▶ _Document passage_

Content starts

- Born: February 14, 1927 Omaha, Nebraska, US
- Died: September 1, 2007 (aged 80) Los Angeles, California, US
- Occupations: Businessman, philanthropist
- Spouse: Kathleen Ahmanson
- Children: 3, including William Ahmanson
- Relatives: William H. Ahmanson (brother) Howard F. Ahmanson, Sr. (uncle) Howard Ahmanson, Jr. (cousin)

= Robert H. Ahmanson =

American businessman and philanthropist

Robert H. Ahmanson (February 14, 1927 - September 1, 2007) was an American businessman and philanthropist from Los Angeles, California. He was a corporate director of H.F. Ahmanson & Co. and served as the President of The Ahmanson Foundation from 1974 to 2007.

Content ends

▶ _Source material_
Content starts

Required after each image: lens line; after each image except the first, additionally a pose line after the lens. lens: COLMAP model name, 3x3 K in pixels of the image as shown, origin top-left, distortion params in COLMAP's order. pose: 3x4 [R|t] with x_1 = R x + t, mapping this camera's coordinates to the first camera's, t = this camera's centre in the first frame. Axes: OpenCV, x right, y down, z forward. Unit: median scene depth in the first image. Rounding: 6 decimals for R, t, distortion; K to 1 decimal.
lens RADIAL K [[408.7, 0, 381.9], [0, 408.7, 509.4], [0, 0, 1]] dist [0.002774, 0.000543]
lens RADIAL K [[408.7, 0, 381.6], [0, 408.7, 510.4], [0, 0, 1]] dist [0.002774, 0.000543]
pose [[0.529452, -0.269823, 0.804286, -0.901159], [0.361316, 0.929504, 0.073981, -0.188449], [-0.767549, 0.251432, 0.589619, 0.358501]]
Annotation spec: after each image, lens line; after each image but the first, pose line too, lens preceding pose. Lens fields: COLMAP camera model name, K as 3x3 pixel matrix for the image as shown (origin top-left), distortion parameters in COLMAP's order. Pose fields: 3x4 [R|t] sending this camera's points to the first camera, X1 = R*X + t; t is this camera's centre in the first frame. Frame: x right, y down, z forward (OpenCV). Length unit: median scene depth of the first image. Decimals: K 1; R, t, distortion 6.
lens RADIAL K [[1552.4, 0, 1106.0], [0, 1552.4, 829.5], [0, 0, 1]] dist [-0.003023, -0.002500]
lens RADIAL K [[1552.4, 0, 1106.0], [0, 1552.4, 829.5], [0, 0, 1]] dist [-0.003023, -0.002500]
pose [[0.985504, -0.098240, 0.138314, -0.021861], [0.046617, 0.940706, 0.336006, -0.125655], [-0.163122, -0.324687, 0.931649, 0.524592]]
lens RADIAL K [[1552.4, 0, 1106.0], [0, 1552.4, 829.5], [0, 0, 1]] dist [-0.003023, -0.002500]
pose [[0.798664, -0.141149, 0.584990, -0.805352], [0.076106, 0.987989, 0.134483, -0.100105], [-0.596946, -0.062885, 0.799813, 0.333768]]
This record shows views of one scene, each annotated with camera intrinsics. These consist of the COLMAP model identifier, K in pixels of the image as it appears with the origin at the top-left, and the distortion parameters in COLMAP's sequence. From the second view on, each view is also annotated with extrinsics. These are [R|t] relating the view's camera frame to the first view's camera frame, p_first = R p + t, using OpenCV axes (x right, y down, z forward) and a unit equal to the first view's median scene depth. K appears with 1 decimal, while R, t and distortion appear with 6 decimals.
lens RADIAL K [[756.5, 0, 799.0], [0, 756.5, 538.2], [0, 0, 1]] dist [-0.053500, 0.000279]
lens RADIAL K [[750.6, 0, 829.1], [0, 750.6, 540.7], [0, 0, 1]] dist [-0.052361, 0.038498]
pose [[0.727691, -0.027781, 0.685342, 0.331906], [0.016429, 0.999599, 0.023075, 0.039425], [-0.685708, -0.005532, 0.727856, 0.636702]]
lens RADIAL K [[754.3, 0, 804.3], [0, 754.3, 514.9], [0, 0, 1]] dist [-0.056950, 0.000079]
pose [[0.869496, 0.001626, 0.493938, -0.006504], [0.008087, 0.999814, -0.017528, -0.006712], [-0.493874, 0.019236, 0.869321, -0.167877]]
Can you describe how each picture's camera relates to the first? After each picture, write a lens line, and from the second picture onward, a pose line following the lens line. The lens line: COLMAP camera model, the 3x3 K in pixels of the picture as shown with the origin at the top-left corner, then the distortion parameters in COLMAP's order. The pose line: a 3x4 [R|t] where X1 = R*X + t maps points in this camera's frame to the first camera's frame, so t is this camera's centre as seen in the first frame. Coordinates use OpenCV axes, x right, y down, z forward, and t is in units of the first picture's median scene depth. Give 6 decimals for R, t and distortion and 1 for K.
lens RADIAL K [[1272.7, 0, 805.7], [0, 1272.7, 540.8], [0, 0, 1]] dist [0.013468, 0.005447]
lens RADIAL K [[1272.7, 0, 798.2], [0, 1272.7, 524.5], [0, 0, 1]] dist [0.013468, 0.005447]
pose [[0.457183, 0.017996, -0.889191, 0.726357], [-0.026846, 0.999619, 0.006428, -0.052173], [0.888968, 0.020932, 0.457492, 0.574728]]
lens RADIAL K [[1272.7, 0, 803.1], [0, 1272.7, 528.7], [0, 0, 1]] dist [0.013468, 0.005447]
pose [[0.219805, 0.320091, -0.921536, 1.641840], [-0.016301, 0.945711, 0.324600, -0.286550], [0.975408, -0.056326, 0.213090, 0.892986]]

Content ends

▶ _Required tasks_
[A] In the Robert H. Ahmanson profile, over which years did he serve as President of The Ahmanson Foundation?
[B] Reproduce the portion of the Robert H. Ahmanson profile that runs from "Robert H. Ahmanson (February" down to "1974 to 2007.".

▶ _Answer set_
[A] From 1974 to 2007.

[B]
Robert H. Ahmanson (February 14, 1927 - September 1, 2007) was an American businessman and philanthropist from Los Angeles, California. He was a corporate director of H.F. Ahmanson & Co. and served as the President of The Ahmanson Foundation from 1974 to 2007.